### Description of the task
Below are entries; count each line that holds the word "komme" and report the number without any other words.

### Material for this task
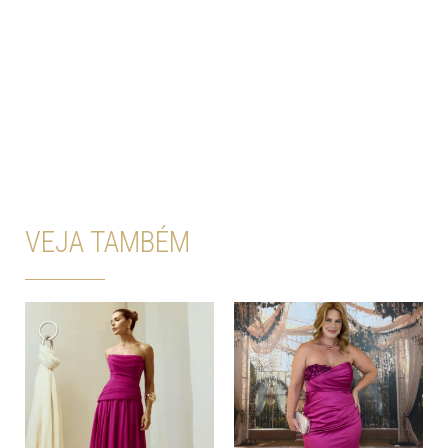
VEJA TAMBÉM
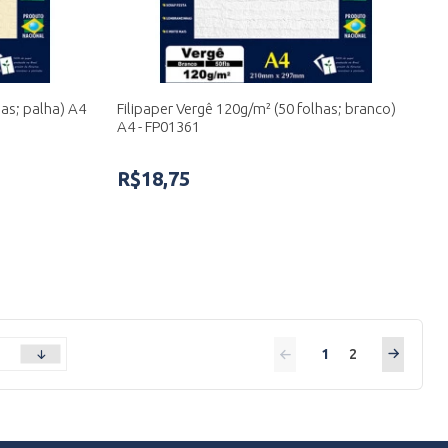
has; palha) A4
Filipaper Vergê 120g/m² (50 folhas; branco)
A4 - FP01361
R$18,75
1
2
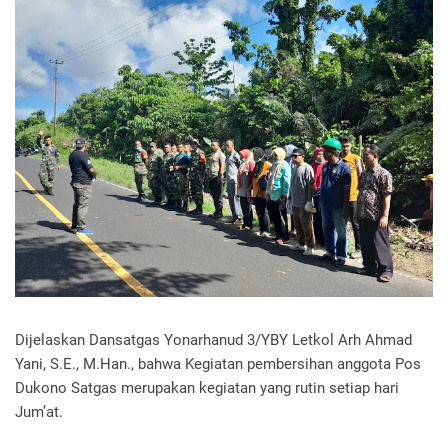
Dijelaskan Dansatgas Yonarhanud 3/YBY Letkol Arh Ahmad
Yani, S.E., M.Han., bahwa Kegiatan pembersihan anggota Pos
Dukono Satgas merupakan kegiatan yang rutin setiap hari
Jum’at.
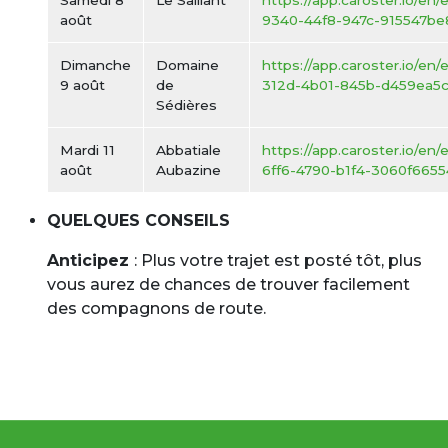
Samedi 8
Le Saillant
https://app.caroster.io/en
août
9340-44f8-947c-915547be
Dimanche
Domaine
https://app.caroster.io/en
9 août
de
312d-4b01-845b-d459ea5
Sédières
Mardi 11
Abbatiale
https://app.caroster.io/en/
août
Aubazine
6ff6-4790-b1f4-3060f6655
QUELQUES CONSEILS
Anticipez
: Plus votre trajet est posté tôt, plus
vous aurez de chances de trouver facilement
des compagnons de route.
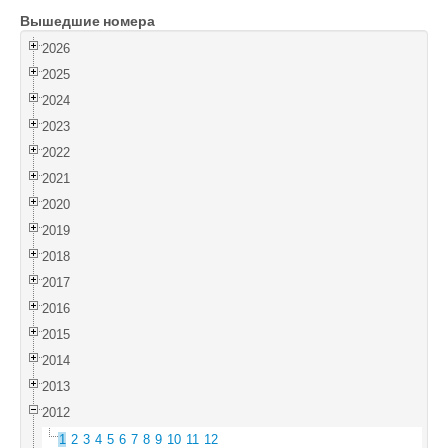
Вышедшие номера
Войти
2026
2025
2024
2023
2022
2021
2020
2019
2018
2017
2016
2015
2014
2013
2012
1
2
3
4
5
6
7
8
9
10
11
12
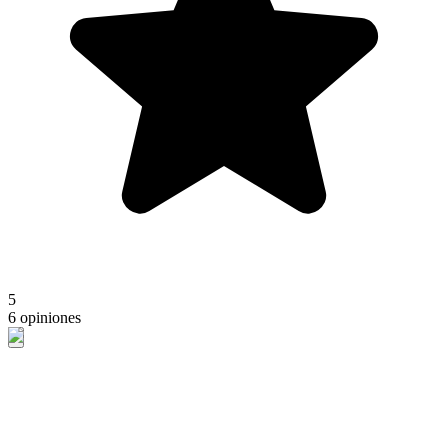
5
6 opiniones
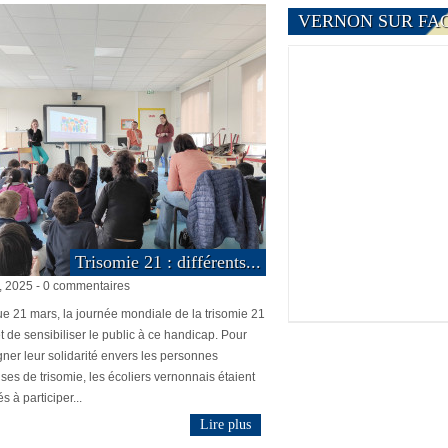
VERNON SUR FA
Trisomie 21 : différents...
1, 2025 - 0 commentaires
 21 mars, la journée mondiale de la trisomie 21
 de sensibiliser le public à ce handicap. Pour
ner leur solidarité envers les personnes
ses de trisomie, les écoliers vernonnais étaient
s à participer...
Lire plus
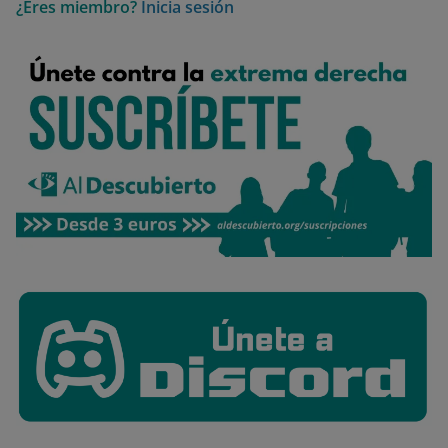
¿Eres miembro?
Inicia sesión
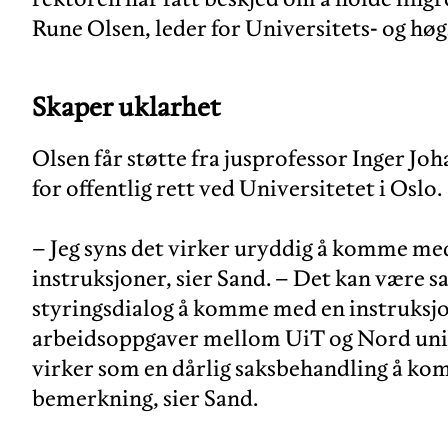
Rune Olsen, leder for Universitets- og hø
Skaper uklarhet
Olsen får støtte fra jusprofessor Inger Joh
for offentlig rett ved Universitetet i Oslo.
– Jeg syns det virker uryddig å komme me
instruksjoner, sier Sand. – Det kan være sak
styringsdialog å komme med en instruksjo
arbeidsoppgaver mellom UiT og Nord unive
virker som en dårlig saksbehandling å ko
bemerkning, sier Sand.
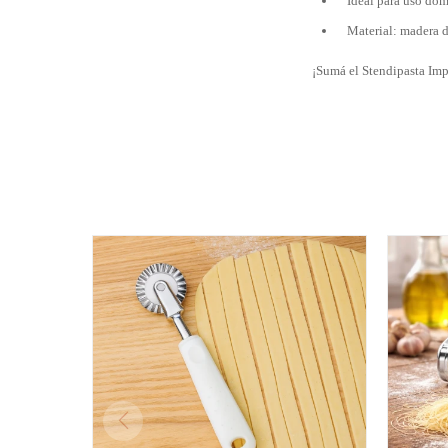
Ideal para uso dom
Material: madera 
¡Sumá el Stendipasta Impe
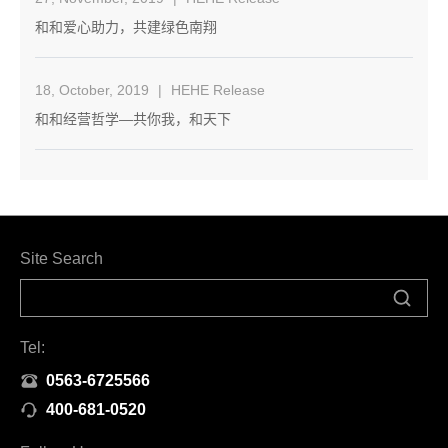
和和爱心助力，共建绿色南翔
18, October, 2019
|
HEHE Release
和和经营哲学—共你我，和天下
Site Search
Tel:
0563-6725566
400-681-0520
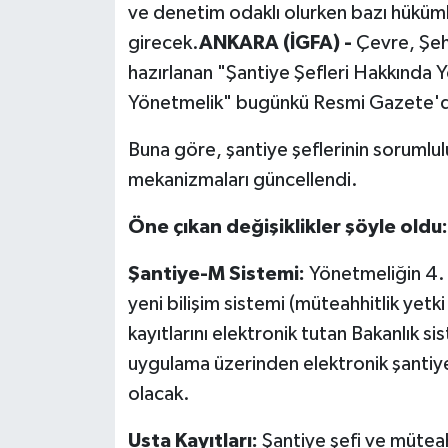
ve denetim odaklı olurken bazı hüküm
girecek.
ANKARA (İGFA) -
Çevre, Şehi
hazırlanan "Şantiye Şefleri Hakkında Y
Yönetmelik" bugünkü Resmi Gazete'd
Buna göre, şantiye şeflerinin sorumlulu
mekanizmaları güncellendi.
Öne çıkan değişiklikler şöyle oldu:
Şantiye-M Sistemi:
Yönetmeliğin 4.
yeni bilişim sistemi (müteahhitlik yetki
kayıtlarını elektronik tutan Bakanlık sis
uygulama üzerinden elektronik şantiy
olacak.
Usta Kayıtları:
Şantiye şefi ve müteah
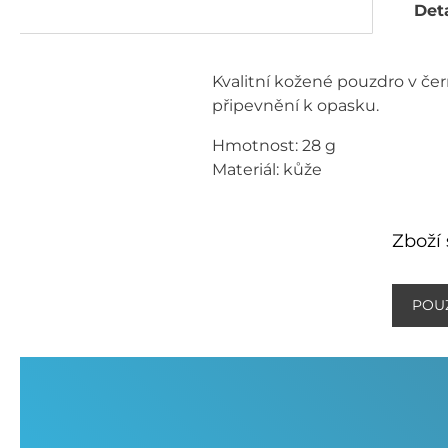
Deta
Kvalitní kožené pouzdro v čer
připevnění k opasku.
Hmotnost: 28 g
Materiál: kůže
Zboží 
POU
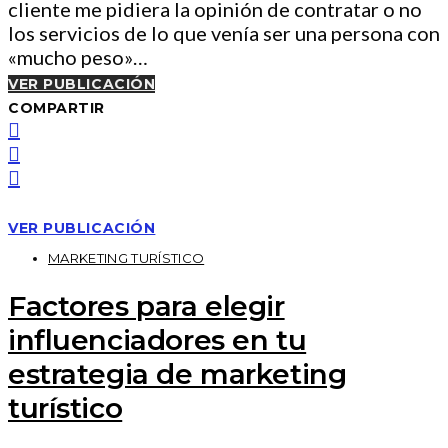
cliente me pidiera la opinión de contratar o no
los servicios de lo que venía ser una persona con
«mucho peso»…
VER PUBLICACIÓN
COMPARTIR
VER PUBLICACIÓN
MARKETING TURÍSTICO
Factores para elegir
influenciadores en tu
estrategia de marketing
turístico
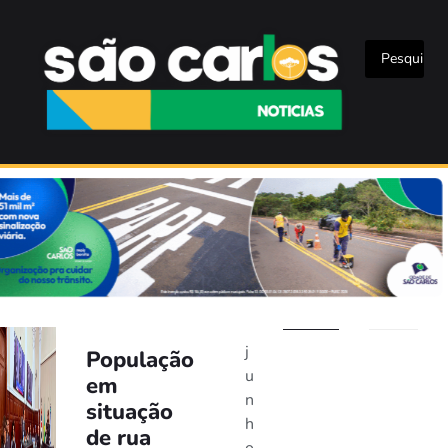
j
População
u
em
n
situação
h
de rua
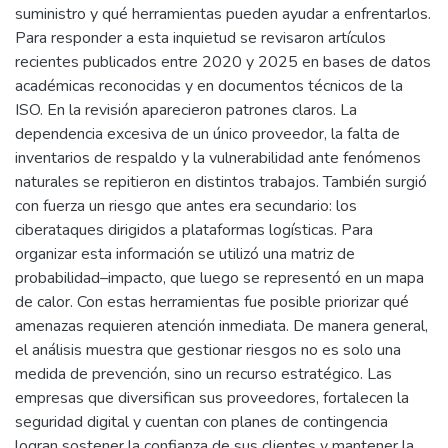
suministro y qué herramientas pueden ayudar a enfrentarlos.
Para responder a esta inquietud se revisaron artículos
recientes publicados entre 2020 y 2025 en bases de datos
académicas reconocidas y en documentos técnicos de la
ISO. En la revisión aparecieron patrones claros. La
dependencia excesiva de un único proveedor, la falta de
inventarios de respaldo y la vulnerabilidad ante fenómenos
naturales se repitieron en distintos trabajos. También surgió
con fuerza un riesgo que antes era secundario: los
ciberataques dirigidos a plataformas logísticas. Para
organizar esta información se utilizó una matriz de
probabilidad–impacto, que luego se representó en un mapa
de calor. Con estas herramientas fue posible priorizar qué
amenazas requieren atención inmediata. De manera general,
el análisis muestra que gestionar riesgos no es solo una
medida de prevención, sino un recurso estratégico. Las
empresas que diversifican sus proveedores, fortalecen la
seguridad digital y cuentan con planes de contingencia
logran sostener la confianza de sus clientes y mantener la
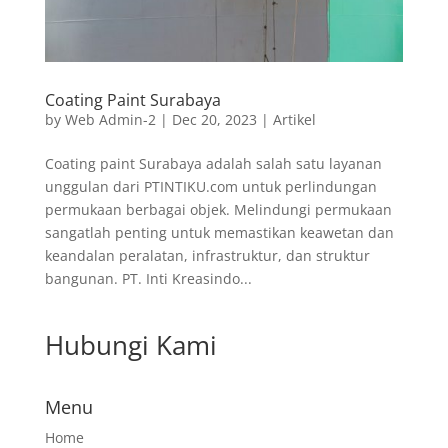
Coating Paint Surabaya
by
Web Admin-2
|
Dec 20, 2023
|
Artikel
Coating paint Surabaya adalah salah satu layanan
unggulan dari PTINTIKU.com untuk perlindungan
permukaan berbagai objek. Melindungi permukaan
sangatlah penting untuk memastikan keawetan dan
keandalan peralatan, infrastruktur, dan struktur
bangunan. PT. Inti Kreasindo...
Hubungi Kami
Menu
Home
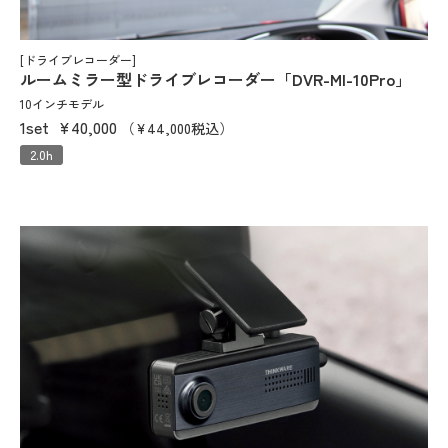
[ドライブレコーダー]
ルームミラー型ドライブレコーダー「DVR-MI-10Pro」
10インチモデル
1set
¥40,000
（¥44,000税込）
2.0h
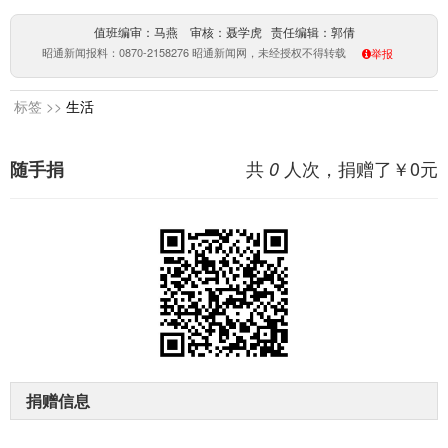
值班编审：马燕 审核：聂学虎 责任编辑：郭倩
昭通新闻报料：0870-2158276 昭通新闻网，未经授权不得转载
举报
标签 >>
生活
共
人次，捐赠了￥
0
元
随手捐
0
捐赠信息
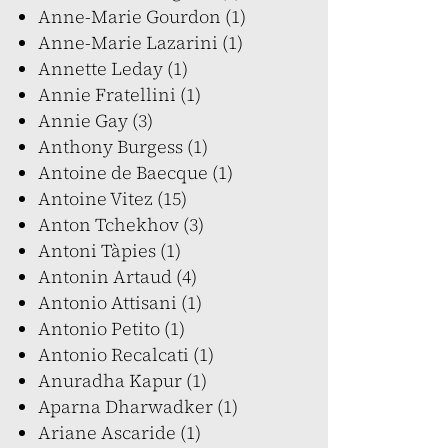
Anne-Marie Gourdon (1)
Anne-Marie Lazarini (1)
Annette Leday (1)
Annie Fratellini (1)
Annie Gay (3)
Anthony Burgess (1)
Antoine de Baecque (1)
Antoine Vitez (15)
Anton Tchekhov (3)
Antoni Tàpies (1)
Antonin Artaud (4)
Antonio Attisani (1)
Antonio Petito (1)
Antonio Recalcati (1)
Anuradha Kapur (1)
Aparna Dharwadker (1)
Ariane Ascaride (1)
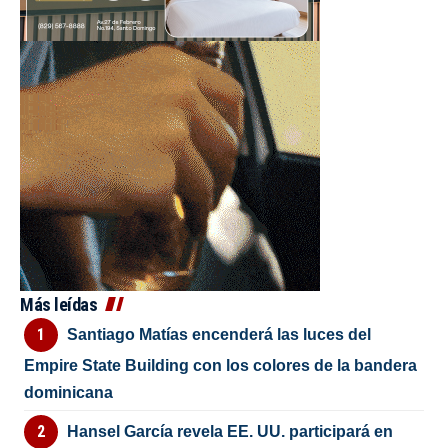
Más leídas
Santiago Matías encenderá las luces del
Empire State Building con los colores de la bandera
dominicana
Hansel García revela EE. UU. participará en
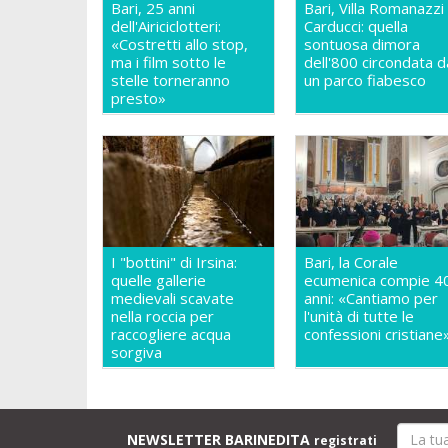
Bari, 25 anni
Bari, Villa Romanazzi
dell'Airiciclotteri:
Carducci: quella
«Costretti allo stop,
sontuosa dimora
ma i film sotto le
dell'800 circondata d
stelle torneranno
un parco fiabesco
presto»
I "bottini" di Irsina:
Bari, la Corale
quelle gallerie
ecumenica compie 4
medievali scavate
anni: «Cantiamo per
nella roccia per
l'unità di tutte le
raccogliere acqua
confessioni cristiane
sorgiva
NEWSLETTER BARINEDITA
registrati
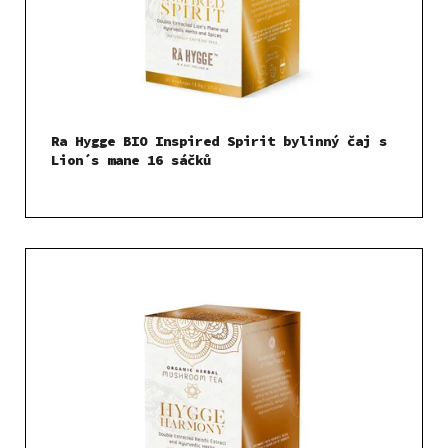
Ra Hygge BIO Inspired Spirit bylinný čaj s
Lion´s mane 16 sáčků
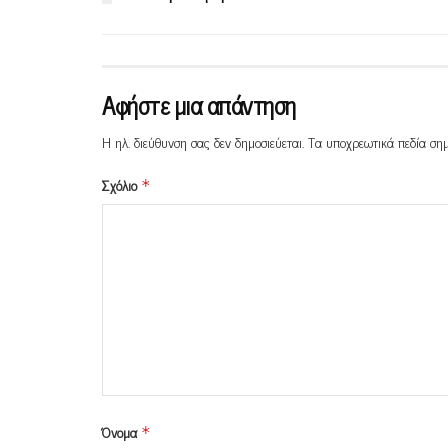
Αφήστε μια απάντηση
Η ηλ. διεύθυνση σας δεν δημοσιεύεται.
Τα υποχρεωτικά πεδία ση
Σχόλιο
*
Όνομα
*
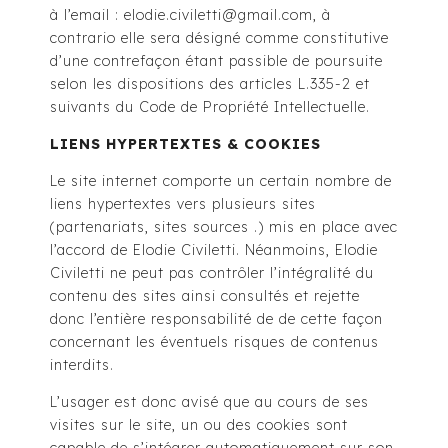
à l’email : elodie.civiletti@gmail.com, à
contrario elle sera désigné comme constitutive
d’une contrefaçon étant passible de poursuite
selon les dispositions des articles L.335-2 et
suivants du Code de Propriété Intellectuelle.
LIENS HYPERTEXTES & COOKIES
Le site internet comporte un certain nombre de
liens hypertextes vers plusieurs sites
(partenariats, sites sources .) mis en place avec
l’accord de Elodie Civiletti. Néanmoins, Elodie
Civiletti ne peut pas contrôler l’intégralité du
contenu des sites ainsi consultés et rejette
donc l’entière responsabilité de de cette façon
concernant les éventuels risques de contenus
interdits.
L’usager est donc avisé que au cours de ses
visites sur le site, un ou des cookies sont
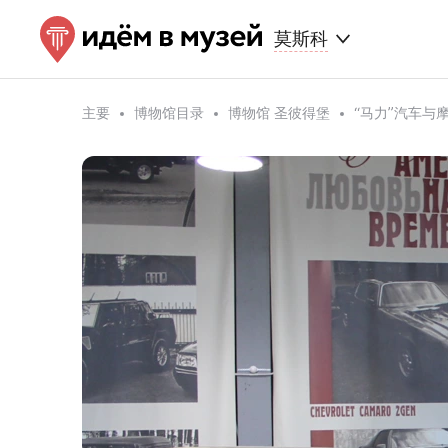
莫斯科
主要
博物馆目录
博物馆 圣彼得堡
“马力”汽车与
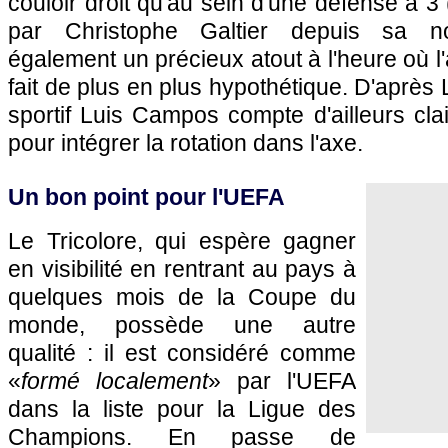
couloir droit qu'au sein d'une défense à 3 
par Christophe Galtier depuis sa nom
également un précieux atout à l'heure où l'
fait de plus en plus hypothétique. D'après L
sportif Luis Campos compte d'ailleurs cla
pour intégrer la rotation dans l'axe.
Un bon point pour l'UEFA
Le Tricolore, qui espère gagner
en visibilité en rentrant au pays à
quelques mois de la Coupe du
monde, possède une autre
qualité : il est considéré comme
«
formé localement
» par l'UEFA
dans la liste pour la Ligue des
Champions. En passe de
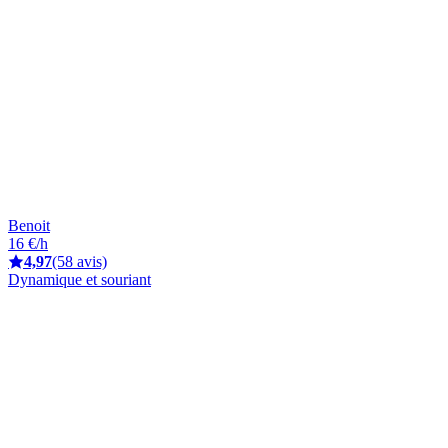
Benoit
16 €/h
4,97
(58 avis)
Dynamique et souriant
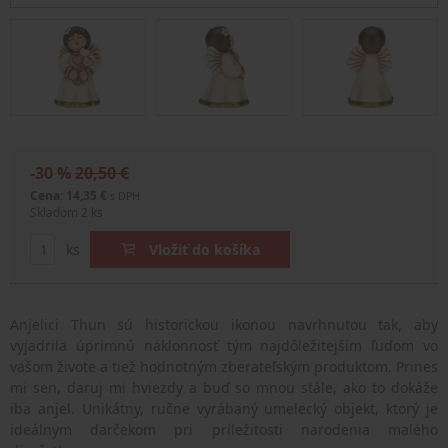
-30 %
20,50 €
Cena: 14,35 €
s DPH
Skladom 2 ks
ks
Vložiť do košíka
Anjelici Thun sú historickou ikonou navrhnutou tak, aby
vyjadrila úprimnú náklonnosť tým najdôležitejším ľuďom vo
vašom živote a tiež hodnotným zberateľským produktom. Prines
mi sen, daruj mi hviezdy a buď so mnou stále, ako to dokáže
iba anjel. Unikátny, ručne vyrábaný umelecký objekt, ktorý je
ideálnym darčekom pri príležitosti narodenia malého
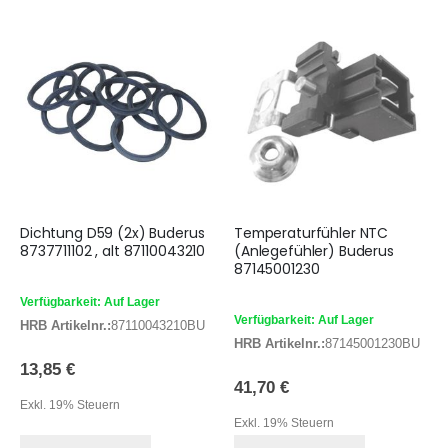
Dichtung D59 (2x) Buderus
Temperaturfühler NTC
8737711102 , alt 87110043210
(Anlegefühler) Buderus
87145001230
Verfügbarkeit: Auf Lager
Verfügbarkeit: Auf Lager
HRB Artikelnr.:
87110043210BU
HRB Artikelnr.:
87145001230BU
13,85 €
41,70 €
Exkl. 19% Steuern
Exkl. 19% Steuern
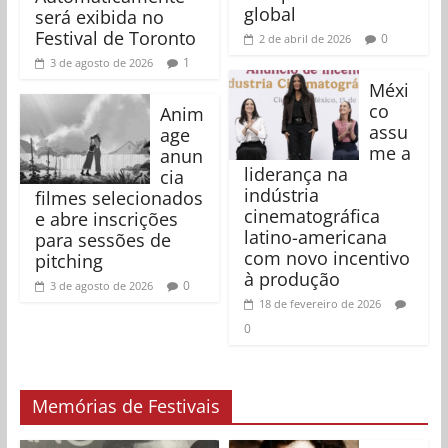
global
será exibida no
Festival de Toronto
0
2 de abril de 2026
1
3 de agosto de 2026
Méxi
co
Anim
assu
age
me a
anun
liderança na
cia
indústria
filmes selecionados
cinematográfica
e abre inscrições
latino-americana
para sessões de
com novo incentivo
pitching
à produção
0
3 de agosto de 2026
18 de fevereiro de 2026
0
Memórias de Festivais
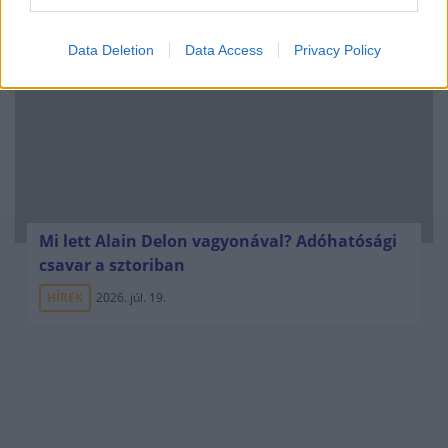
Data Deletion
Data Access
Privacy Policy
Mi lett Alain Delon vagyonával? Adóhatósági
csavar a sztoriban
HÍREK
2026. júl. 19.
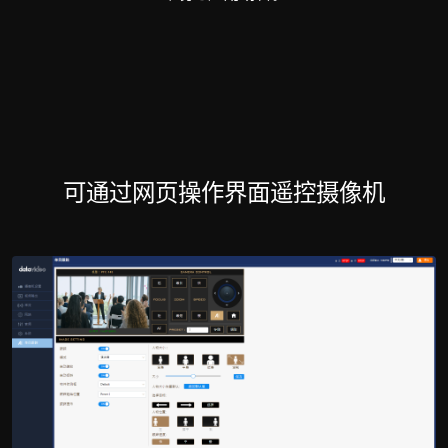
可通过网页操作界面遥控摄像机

### Response for this exercise
2